Q: How did the pandemic affect these children ?
RN: These families have been very affected, the parents lost their jobs and now the main problem is ensuring a place to live and food. Migrants were generally working in restaurants here, in services or construction or commerce and these are very affected fields. Now they clearly have nothing to eat. Then they also have other problems: employers do not know that refugees have the same rights as Romanians and they can be hired without complicated procedures. For the children, the serious problem is that they do not know the language and they have no access to technology or internet, so they cannot attend remote schooling. Even so it would be much more complicated for them to study from home, also because it is hard for teachers to integrate a child that doesn`t speak the language and doesn`t understand.
These people and these children need assistance and NGOs offer direct help. Now their hopes come from the NGOs in the Coalition for the Rights of Migrants and Refugees, who offered help, but their needs are much more complicated.

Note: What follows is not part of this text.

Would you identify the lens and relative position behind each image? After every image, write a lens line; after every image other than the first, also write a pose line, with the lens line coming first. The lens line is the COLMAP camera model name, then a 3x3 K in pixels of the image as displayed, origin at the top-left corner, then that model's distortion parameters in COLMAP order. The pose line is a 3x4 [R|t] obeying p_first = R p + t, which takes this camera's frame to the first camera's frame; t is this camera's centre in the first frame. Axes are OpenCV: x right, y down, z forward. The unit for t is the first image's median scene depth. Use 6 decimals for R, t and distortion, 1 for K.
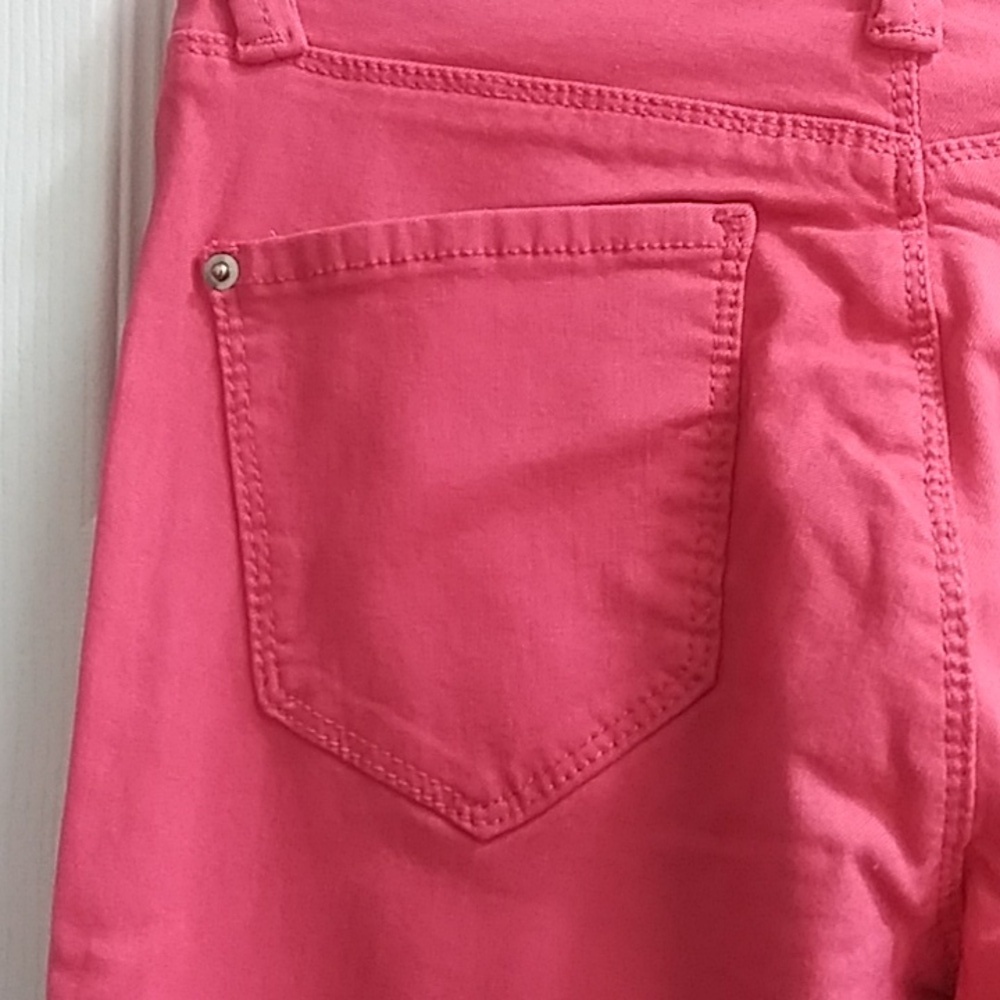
lens RADIAL K [[1433.3, 0, 500.0], [0, 1433.3, 500.0], [0, 0, 1]] dist [0.191891, -0.674448]
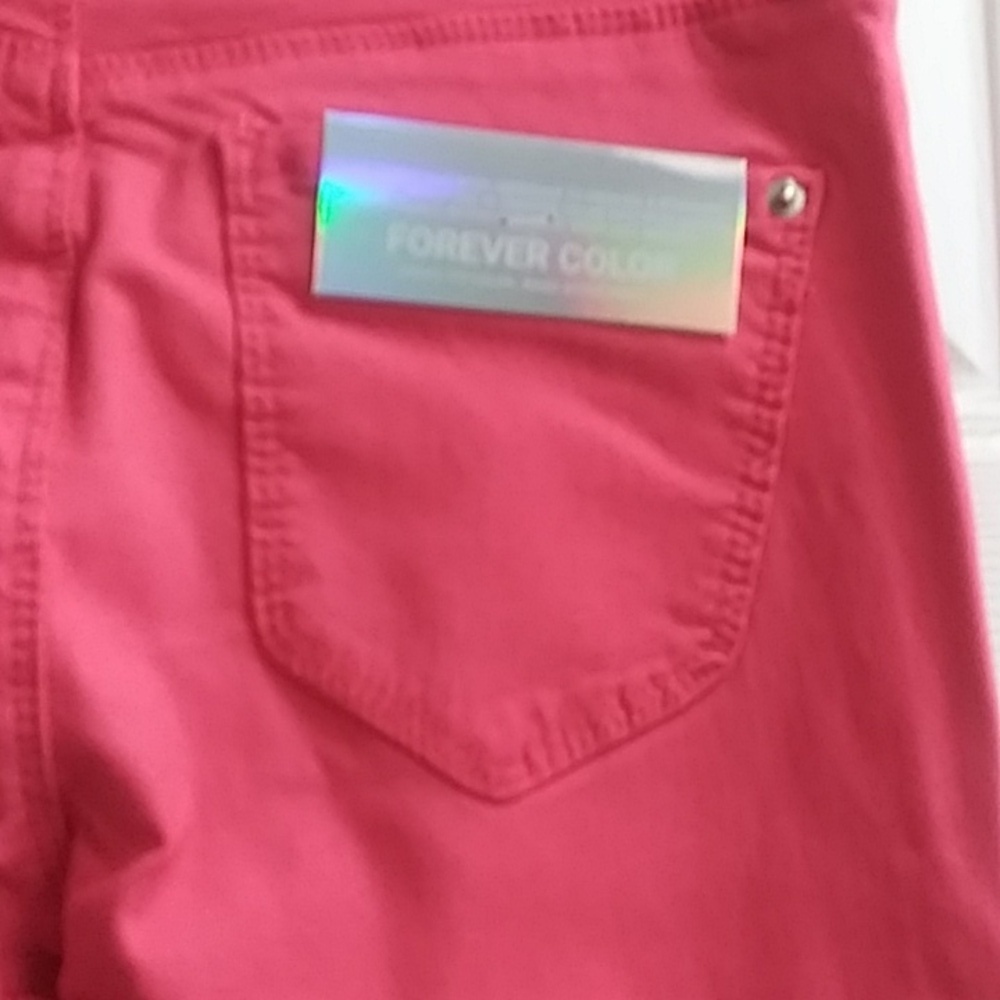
lens RADIAL K [[1433.3, 0, 500.0], [0, 1433.3, 500.0], [0, 0, 1]] dist [0.191891, -0.674448]
pose [[0.986781, -0.008761, 0.161825, 0.410430], [0.011036, 0.999852, -0.013165, 0.056972], [-0.161686, 0.014777, 0.986732, 0.030356]]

Especially for newly-arrived, those who got out of the one and a half year integration program financed by the government, and who don`t get any financial help anymore.
Notă: Terre des hommes believes in the necessity of a national educational program financed by the state budget, that would make sure all migrant children are enlisted in the public educational system and have access to a preparatory year (for example) in the primary school, access to all facilities that Romanian children have, national programs, social or study schoolarships, including by programs adapted to their needs, such as School after School, financed by the state and/or the Social European Fund. This way, the education system would be more open and effectiv in integrating migrant children.
The MINT project (Mentoring for Integration of Children Affected by Migration) is implemented in Romania by Terre des hommes Foundation and co-financed by the European Union.